= Document extract =

— BEGIN —

Post
by sooZen » February 10th, 2006, 3:54 pm
ST...I guess I have been over that syllable thing enough, (see my haiku 101 post.)
I do not ever count syllables anymore nor do I always use the 'seasonal' word...that is Japanese style haiku. Haiku has been hai-jacked Jack by us Westerners and has become a completely different form. Paul Reps (my master and guru of haiku) was the first (or one of the first) to understand and bring haiku to the West.
Some of the 'ku' rules have not changed in the transition, for instance the essence of haiku, the A Hah! moment. I use analogy which is not in the rules, I sometimes place myself in the ku which is unruly, but all the great haijin broke all the rules...like you said once, you can break the rules if you KNOW what they are.

— END —

= Given material =

— BEGIN —

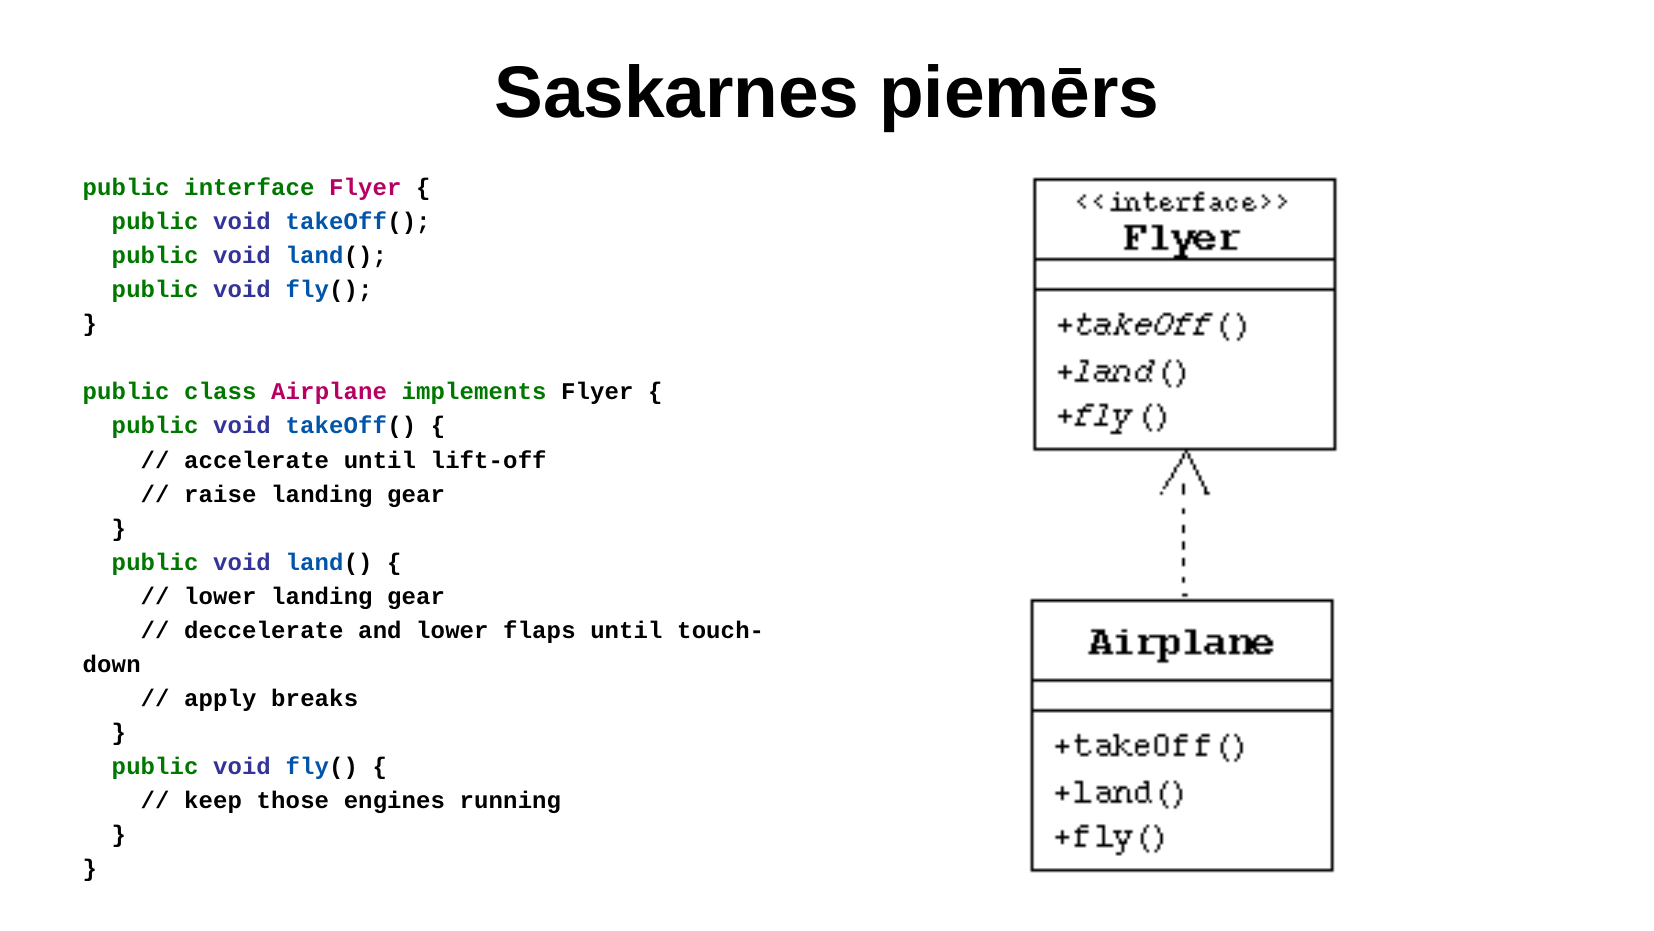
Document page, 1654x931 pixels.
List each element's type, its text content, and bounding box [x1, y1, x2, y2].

— END —

= Tasks and exercises =
1. Rewrite the haiku forum post from the words containing "I do not ever" through "to the West.", swapping "Westerners" for "Americans".
2. Write the next part of the haiku forum post, picking up after its last sentence.
The listing is separate material, unconnected to the haiku forum post.

= Task-by-task results =
1.
I do not ever count syllables anymore nor do I always use the 'seasonal' word...that is Japanese style haiku. Haiku has been hai-jacked Jack by us Americans and has become a completely different form. Paul Reps (my master and guru of haiku) was the first (or one of the first) to understand and bring haiku to the West.

2.
As for syllables...it is good form in the West to use no more than 17 in total but I don't subscribe to that either for sitting and counting syllables breaks the flow of the moment I am writing the ku. I see an aWful lot of bad haiku but the word hai means 'fun' so bad or good, writing haiku is all good. Most that write haiku know nothing of haiku or just what a high school English teacher taught 'em. They insist on the 5-7-5 format, the seasonal word, etc... And it seems they are conditioned by what they were taught and refuse to change to a more Western ideal or development. This is a hugely fought debate within the genre...and goes on still.
I am a haiku rebel, like my friend Paul...I like doing 5-7-5 as zazen, practice (and when I was learning haiku) but I have done one line haiku, short abrupt haiku and long-assed haiku. As long as it makes me happy it is satisfying. Hah! I like distilled haiku, just the barest to relate the essence, like a good whiff of haiku.
As for the lost February haiku...it is like writing haiku on water, it's okay...for everything in this universe is impermanent. (Was a good lesson for me too.)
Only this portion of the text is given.